‘James Cameron’s Story of Science Fiction’ Takes a Loving Look at the Enduring Genre

James Cameron loves science fiction, having directed the genre favorites “Aliens,” “Avatar,” The Terminator,” and “The Abyss.” So does Steven Spielberg. He’s been softening mankind up for an alien invasion for years with perennial visions of personal pleas for interstellar understanding like “Close Encounters of the Third Kind” and “ET: The Extraterrestrial.” In “AMC Visionaries: James Cameron’s Story of Science Fiction,” the two starship troopers, as well as helmsmen like George Lucas, Ridley Scott, Christopher Nolan, and Guillermo Del Toro, look to the stars that guided them to set course of the science fiction genre.

The six-episode exploration traces the best of the genre to H.G. Wells’ seminal alien invasion novel “The War of the Worlds.” The book, along those by of Wells’ contemporary Jules Verne, brought Science Fiction into the mainstream. The documentary incorporates a vintage interview with Orson Welles, the future director of “Citizen Kane” who started one of the first mass panics, to explain the genre’s continually growing popularity.

Science fiction was considered B-movie fare for much of its growth period. Films like “The Thing,” “The Day the Earth Stood Still,” and the paranoid fantasia “Invasion of the Body Snatchers,” all of which went on to be remade into blockbuster summer movies, saw them mature. The open-ended land- and star-scapes lent themselves palettes so vast they could take on the nuclear nightmares, political intrigues and social dramas of every successive generation.

The filmmakers and actors give their nods to influential episodes of “The Twilight Zone,” which reminded mankind to read the fine print when aliens come bearing fattening gifts. They point to the genre as fertile ground for fresh ideas, like the gender and racial equality the TV series “Star Trek” brought into mass consciousness during the supposedly turbulent 1960s. They delve into the social implications of artificial intelligence, from HAL through R2D2 to the upcoming robotics finding its way into contemporary homes.

Universal stories are ultimately personal tales. The artists give varied testimony on what science fiction means to them. Spielberg drew on extraterrestrial visitors to come to terms with the alienation he felt over the divorce of his parents for “Close Encounters of the Third Kind.” Will Smith wanted to attach a regular guy face to the fists that were beating on uninvited marauders from beyond Mars for “Independence Day.” Arnold Schwarzenegger breaks down the big picture, while Keanu Reeves and Sigourney Weaver philosophize on how the distance of space brings humanity closer together. “Arrival” screenwriter Eric Heisserer felt the need to translate Ted Chiang’s book into easily recognizable symbols and begin a dialogue.

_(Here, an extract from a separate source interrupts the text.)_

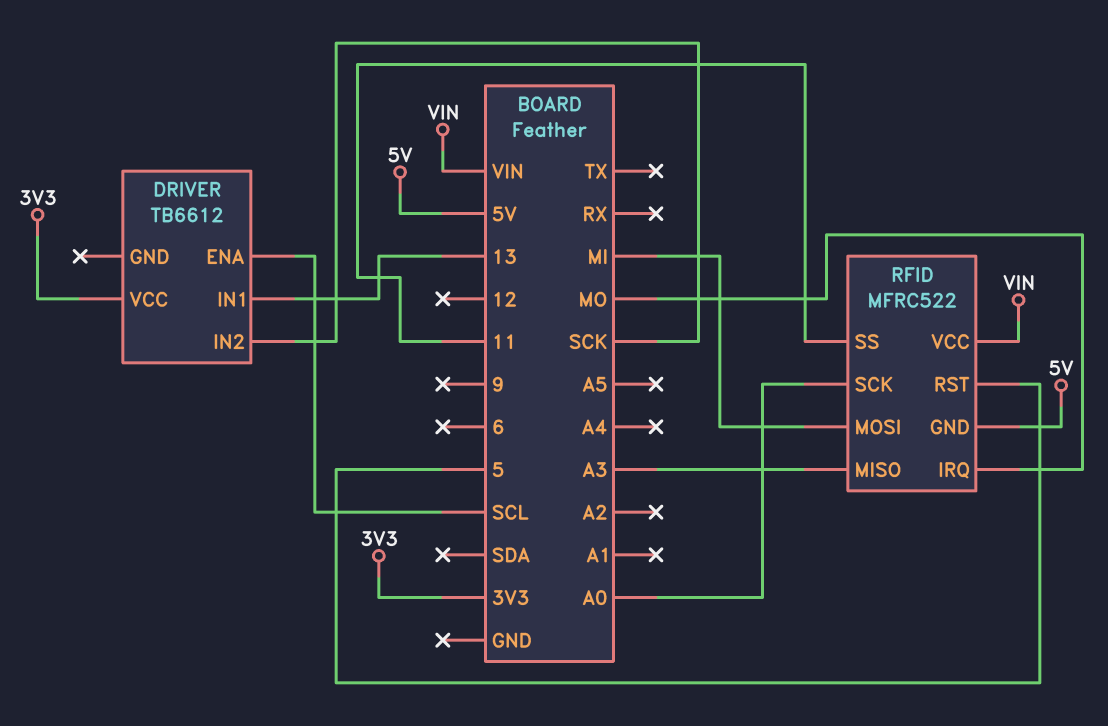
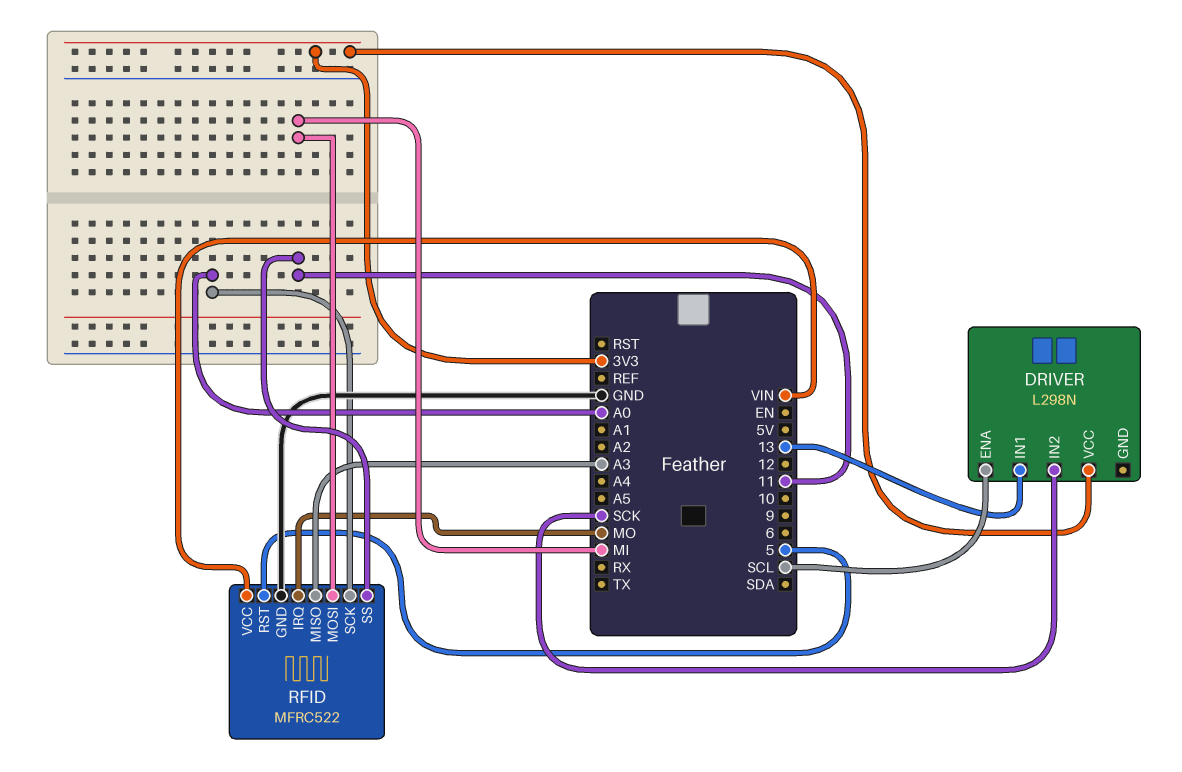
DRIVER: TB6612 -> L298N
RFID pin GND: 5V -> GND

Each episode covers one subject: “Alien Life,” “Space Exploration,” “Monsters,” “Dark Futures,” “Intelligent Machines,” and “Time Travel.” All of the topics contain tales of dread and wonder. What we see in the Aliens is what we see in ourselves, the dark and light, our animal nature and our human nature. Just as the genre itself has room for films of the caliber of Ed Woods’ unforgettable “worst film ever” “Plan 9 from Outer Space,” to Stanley Kubrick’s meditational masterpiece “2001: A Space Odyssey,” which “Star Wars” creator George Lucas calls “the best science fiction film ever made.”

The dedicated science fiction tellers assembled by Cameron share a utopian vision of expression built on many dystopian visuals of oppression. “AMC Visionaries: James Cameron’s The Story Of Science Fiction” merges the supernovas with the black holes to find the warmth in the icy cold of space.

AMC Visionaries: James Cameron’s Story of Science Fiction,” premieres Monday, April 30 at 10 p.m. ET on AMC.